=== Record extracts ===
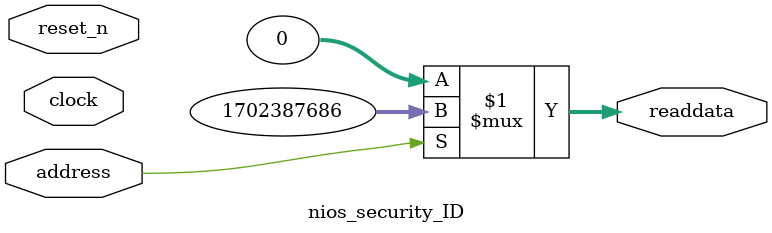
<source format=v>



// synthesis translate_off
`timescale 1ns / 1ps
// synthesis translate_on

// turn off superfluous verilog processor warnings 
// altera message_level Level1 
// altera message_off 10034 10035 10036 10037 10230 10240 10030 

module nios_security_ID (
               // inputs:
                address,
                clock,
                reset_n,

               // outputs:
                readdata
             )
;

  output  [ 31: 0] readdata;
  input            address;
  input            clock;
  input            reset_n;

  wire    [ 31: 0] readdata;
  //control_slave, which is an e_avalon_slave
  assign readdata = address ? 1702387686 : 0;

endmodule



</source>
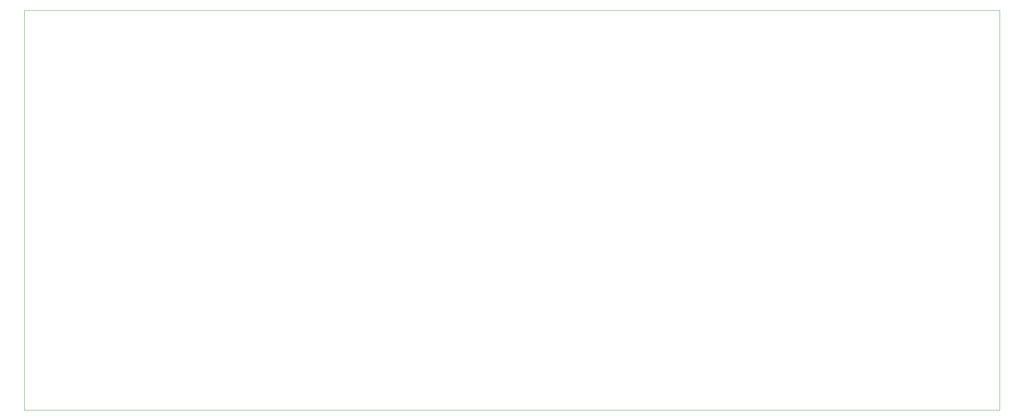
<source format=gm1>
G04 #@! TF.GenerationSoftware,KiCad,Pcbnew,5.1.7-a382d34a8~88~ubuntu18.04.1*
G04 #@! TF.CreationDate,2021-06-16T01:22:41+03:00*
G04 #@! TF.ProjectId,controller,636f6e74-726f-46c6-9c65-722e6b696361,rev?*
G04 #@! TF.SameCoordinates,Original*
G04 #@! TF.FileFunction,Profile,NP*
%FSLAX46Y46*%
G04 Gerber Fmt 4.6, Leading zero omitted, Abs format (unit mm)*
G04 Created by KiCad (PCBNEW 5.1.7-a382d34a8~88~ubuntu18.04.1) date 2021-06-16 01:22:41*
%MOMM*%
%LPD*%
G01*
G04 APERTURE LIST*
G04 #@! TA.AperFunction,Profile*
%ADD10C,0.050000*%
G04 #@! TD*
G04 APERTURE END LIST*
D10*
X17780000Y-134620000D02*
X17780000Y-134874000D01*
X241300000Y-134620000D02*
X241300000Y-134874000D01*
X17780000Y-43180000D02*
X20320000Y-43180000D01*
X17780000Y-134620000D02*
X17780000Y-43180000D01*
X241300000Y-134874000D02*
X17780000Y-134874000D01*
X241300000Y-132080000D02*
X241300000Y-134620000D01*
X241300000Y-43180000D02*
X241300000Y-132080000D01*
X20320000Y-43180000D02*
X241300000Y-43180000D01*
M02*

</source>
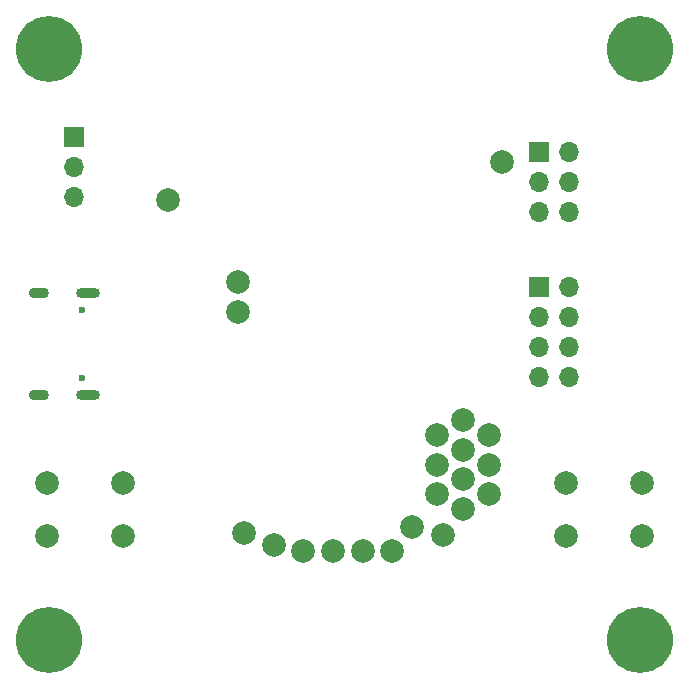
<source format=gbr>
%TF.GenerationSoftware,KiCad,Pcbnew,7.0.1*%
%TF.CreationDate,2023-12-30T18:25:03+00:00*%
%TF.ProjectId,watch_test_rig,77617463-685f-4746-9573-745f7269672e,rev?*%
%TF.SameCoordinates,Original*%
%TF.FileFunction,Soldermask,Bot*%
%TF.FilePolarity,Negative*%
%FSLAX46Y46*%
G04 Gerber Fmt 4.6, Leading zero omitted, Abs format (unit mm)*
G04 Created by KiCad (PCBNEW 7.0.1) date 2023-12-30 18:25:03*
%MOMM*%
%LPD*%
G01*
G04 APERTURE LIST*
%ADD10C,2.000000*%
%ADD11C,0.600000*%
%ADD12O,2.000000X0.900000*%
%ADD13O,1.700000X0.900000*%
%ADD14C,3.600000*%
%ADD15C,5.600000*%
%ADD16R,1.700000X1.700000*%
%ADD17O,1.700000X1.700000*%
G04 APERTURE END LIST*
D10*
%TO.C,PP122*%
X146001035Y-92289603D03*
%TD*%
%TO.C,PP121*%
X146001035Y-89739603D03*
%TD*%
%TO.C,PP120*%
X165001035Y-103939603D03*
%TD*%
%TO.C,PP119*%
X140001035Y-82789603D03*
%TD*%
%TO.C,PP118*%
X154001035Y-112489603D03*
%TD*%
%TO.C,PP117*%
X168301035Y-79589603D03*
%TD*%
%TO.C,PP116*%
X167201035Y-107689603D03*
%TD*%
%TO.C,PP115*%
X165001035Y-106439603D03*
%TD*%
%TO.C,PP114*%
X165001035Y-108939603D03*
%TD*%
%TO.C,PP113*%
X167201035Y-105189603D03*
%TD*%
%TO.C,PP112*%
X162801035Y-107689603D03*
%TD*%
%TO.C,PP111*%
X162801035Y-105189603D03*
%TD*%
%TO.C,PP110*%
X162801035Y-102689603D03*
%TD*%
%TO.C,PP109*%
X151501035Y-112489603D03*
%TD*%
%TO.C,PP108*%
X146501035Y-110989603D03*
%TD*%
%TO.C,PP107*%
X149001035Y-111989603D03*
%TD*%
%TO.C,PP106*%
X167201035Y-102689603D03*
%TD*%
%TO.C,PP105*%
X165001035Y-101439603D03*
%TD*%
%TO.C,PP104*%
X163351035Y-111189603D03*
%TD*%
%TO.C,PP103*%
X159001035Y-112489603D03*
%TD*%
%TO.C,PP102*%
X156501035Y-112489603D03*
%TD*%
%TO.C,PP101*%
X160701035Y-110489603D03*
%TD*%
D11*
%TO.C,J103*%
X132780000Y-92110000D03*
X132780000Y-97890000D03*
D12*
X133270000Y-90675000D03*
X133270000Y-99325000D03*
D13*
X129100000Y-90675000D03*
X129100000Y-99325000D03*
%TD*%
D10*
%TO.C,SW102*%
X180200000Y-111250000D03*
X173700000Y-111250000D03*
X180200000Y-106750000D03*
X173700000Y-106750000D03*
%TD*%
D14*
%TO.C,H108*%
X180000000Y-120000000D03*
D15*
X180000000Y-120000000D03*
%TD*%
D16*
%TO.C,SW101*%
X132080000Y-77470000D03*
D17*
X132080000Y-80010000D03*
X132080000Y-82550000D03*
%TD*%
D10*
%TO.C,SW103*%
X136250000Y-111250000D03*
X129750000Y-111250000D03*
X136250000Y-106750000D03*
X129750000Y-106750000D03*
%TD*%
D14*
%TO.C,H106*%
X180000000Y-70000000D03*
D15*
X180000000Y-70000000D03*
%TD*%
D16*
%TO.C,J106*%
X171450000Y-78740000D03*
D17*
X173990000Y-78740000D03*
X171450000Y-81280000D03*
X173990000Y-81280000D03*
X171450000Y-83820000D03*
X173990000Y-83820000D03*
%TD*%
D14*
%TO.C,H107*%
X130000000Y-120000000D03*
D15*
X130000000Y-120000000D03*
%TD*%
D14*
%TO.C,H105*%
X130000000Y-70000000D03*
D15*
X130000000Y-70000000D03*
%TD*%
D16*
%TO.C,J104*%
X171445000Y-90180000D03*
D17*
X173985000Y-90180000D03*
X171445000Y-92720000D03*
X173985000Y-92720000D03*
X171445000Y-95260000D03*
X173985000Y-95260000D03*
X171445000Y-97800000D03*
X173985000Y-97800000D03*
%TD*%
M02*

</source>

...

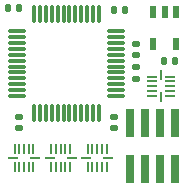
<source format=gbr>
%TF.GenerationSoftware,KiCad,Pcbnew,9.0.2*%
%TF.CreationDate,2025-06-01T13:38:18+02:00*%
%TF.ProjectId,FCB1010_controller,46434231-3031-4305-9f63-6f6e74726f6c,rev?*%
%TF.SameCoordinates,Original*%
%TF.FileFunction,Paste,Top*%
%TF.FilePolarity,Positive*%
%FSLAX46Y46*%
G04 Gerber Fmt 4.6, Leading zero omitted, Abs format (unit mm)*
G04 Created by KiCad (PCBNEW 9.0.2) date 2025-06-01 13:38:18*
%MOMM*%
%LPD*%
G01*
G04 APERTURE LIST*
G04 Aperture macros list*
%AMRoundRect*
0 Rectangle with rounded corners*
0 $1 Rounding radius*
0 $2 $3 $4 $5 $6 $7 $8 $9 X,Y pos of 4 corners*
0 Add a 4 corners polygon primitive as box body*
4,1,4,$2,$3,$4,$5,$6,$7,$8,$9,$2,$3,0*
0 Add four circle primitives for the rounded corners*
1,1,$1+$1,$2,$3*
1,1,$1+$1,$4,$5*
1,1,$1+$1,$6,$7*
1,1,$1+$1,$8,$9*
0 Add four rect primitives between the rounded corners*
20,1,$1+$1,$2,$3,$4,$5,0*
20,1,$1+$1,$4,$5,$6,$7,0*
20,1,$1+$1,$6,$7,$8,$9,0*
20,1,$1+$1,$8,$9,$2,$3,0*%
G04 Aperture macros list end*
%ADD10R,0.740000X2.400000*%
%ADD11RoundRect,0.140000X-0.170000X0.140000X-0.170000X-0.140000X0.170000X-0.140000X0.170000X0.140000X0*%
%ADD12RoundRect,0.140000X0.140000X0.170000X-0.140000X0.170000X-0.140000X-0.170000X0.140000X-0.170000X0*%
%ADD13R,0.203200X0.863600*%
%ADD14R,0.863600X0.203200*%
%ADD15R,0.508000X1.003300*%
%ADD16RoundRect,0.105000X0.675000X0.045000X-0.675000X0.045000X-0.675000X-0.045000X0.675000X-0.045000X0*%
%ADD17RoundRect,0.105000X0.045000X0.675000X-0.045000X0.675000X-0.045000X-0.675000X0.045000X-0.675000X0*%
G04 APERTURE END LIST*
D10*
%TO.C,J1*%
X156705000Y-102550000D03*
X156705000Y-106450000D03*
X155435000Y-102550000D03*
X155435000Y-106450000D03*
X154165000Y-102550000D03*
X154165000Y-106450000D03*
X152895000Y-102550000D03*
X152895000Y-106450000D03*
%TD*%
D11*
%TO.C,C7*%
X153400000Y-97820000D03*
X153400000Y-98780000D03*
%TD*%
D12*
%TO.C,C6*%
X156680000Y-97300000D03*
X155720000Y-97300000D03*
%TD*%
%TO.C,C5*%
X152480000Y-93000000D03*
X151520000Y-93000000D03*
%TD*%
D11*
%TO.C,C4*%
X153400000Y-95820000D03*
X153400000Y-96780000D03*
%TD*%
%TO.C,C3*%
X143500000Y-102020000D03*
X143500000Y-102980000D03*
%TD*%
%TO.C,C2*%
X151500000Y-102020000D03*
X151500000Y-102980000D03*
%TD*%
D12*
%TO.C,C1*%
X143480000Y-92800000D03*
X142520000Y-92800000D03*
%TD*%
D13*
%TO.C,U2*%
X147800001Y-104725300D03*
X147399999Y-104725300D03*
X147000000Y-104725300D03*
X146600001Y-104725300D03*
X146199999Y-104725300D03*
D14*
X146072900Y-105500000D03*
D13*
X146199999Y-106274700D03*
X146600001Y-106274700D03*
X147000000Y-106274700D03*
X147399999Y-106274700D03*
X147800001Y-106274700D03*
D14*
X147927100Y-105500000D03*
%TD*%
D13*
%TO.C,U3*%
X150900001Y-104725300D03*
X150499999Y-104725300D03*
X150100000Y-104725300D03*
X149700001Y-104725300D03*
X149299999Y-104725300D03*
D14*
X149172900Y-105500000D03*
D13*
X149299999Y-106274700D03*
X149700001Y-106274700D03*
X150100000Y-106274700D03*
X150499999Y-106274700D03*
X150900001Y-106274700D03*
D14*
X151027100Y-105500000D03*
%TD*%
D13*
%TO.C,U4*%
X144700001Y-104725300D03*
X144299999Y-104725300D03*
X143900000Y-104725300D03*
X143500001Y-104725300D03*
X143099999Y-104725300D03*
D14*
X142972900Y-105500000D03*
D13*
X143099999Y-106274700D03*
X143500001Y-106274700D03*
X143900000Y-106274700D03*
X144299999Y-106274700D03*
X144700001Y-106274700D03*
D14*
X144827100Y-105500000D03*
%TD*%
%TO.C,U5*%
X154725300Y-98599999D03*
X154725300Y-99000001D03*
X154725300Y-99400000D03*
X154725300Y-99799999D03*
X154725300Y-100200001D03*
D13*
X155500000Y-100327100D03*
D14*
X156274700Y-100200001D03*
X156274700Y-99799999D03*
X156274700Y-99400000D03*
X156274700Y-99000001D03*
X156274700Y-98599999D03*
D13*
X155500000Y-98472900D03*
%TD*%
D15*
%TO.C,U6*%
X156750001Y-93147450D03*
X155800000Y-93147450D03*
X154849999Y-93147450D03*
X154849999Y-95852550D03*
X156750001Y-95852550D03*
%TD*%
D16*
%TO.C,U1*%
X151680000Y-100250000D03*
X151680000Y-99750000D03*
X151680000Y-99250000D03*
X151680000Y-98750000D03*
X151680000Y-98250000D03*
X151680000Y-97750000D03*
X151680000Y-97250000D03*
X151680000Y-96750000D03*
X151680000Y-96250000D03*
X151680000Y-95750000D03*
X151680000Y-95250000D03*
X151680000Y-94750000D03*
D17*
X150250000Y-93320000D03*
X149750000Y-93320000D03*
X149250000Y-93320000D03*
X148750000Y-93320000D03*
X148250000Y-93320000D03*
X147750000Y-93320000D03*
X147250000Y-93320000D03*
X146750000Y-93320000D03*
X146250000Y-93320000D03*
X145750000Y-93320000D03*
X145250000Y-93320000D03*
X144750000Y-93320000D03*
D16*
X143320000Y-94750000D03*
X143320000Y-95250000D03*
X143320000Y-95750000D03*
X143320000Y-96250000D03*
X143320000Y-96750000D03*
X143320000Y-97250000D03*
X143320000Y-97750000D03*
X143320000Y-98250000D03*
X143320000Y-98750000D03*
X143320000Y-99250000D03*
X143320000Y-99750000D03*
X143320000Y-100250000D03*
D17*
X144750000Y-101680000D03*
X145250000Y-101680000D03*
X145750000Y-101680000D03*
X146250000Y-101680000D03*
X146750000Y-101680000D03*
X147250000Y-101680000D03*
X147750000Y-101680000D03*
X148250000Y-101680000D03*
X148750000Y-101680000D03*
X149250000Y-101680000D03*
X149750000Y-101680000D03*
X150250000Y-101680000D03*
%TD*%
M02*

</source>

...

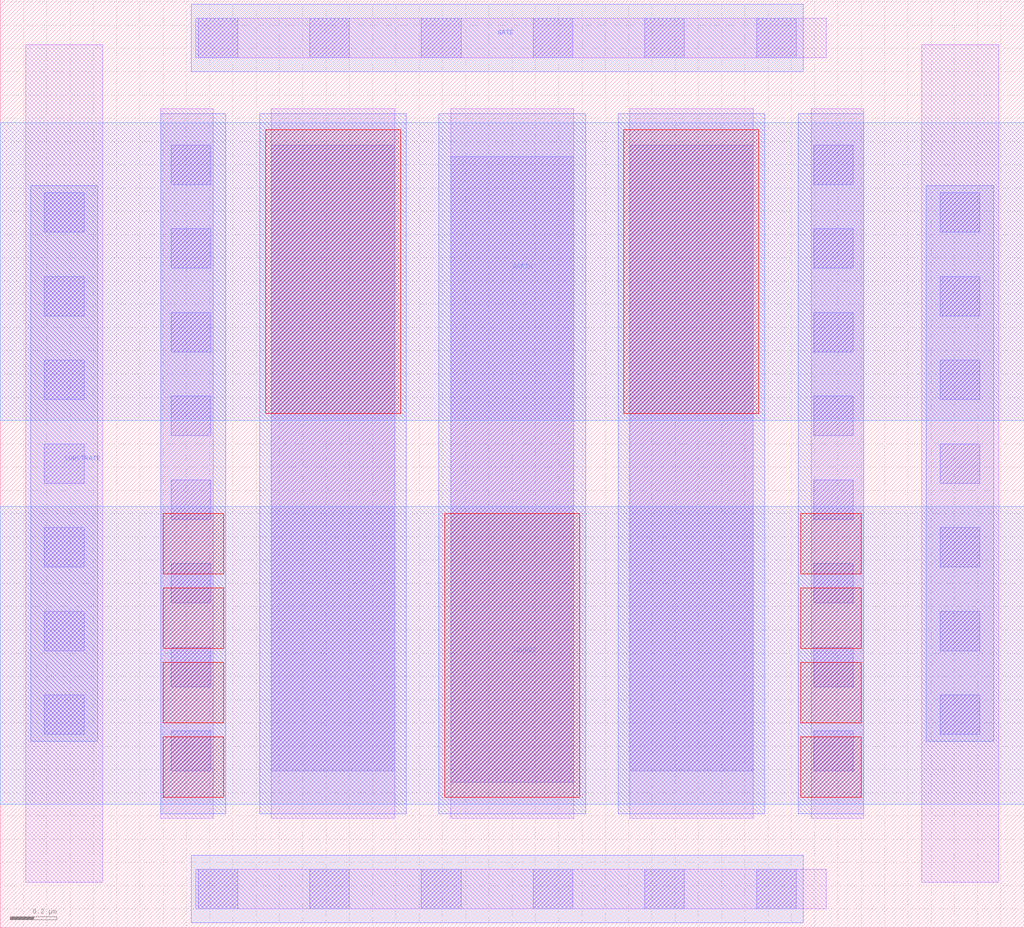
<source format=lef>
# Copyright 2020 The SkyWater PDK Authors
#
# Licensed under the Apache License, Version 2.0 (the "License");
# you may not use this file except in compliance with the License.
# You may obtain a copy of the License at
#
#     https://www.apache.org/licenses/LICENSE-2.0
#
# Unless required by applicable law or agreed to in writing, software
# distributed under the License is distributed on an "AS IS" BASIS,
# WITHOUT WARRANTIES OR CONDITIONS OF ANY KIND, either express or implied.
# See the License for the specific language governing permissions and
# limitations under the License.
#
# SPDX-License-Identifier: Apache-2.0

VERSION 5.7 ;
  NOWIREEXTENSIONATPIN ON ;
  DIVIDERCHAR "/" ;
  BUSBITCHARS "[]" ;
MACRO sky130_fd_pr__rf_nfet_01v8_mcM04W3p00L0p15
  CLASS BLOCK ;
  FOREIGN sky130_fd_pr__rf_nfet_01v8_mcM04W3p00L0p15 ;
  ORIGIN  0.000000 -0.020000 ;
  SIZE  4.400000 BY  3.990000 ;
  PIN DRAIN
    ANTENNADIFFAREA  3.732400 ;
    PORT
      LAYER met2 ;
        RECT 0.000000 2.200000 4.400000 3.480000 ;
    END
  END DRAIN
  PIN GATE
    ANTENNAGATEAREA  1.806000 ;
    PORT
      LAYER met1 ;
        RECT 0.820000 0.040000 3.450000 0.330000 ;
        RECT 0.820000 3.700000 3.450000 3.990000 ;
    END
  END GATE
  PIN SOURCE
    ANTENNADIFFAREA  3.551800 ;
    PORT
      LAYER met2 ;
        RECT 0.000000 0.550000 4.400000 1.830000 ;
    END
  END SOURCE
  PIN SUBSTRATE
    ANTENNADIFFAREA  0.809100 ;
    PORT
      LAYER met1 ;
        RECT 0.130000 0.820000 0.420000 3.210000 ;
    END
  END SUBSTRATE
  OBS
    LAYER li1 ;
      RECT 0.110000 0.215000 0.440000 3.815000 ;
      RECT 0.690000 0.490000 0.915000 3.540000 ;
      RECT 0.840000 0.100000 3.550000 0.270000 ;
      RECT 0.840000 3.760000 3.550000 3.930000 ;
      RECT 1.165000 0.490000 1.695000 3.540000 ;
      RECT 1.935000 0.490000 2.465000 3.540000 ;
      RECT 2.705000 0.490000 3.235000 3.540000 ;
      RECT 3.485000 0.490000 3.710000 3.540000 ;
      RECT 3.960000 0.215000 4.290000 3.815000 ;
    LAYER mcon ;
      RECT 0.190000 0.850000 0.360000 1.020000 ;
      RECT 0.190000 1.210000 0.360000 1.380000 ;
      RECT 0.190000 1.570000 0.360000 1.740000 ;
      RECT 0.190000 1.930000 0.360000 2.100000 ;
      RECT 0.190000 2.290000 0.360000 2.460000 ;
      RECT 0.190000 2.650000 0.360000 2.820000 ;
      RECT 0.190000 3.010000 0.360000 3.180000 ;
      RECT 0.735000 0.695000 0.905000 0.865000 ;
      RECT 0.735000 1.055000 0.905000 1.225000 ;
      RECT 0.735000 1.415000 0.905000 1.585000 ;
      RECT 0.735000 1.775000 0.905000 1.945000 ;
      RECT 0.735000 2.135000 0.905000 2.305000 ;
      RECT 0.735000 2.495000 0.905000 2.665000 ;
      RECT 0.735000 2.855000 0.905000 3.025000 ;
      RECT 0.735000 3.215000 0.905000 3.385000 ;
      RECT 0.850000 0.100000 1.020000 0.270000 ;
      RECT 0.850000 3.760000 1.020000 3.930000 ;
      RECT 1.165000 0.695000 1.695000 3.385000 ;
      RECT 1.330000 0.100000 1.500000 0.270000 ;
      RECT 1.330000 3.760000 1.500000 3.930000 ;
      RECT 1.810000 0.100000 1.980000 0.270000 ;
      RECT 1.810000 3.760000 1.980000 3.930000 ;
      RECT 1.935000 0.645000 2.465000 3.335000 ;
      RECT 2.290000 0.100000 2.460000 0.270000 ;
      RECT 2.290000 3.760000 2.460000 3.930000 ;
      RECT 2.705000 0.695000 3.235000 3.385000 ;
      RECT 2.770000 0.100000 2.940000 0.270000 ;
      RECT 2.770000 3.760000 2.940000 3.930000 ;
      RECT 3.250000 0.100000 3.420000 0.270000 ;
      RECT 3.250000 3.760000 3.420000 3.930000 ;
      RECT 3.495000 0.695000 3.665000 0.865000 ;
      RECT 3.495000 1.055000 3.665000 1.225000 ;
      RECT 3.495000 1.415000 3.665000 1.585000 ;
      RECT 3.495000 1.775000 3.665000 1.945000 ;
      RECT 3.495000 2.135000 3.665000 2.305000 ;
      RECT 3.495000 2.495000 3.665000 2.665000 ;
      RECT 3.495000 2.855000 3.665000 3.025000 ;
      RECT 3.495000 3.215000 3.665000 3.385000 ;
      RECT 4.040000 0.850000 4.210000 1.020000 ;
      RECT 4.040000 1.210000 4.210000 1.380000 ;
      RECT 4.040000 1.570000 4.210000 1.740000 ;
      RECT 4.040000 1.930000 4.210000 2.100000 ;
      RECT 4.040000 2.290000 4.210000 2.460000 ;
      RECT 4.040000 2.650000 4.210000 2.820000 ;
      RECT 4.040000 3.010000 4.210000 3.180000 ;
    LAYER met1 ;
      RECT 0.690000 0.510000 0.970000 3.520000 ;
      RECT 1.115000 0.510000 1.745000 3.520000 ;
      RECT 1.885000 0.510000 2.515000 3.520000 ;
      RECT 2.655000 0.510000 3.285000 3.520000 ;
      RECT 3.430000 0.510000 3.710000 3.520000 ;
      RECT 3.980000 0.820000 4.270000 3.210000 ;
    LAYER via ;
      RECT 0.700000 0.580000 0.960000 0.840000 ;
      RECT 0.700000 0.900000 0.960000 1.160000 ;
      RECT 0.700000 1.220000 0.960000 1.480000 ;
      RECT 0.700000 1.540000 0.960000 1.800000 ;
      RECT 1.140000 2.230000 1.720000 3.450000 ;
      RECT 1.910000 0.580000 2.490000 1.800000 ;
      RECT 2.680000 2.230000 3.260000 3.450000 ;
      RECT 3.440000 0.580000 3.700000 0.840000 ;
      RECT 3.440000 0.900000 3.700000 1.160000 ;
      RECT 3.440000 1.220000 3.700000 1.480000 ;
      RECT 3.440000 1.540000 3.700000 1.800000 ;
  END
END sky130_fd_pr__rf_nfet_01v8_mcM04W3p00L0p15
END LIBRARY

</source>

=== Exercise requirements ===
In the material above, transcribe exactly the lines beginning at the one with "LAYER mcon ;" and ending at the one with "RECT 2.770000 3.760000", both included.

=== Exercise result ===
    LAYER mcon ;
      RECT 0.190000 0.850000 0.360000 1.020000 ;
      RECT 0.190000 1.210000 0.360000 1.380000 ;
      RECT 0.190000 1.570000 0.360000 1.740000 ;
      RECT 0.190000 1.930000 0.360000 2.100000 ;
      RECT 0.190000 2.290000 0.360000 2.460000 ;
      RECT 0.190000 2.650000 0.360000 2.820000 ;
      RECT 0.190000 3.010000 0.360000 3.180000 ;
      RECT 0.735000 0.695000 0.905000 0.865000 ;
      RECT 0.735000 1.055000 0.905000 1.225000 ;
      RECT 0.735000 1.415000 0.905000 1.585000 ;
      RECT 0.735000 1.775000 0.905000 1.945000 ;
      RECT 0.735000 2.135000 0.905000 2.305000 ;
      RECT 0.735000 2.495000 0.905000 2.665000 ;
      RECT 0.735000 2.855000 0.905000 3.025000 ;
      RECT 0.735000 3.215000 0.905000 3.385000 ;
      RECT 0.850000 0.100000 1.020000 0.270000 ;
      RECT 0.850000 3.760000 1.020000 3.930000 ;
      RECT 1.165000 0.695000 1.695000 3.385000 ;
      RECT 1.330000 0.100000 1.500000 0.270000 ;
      RECT 1.330000 3.760000 1.500000 3.930000 ;
      RECT 1.810000 0.100000 1.980000 0.270000 ;
      RECT 1.810000 3.760000 1.980000 3.930000 ;
      RECT 1.935000 0.645000 2.465000 3.335000 ;
      RECT 2.290000 0.100000 2.460000 0.270000 ;
      RECT 2.290000 3.760000 2.460000 3.930000 ;
      RECT 2.705000 0.695000 3.235000 3.385000 ;
      RECT 2.770000 0.100000 2.940000 0.270000 ;
      RECT 2.770000 3.760000 2.940000 3.930000 ;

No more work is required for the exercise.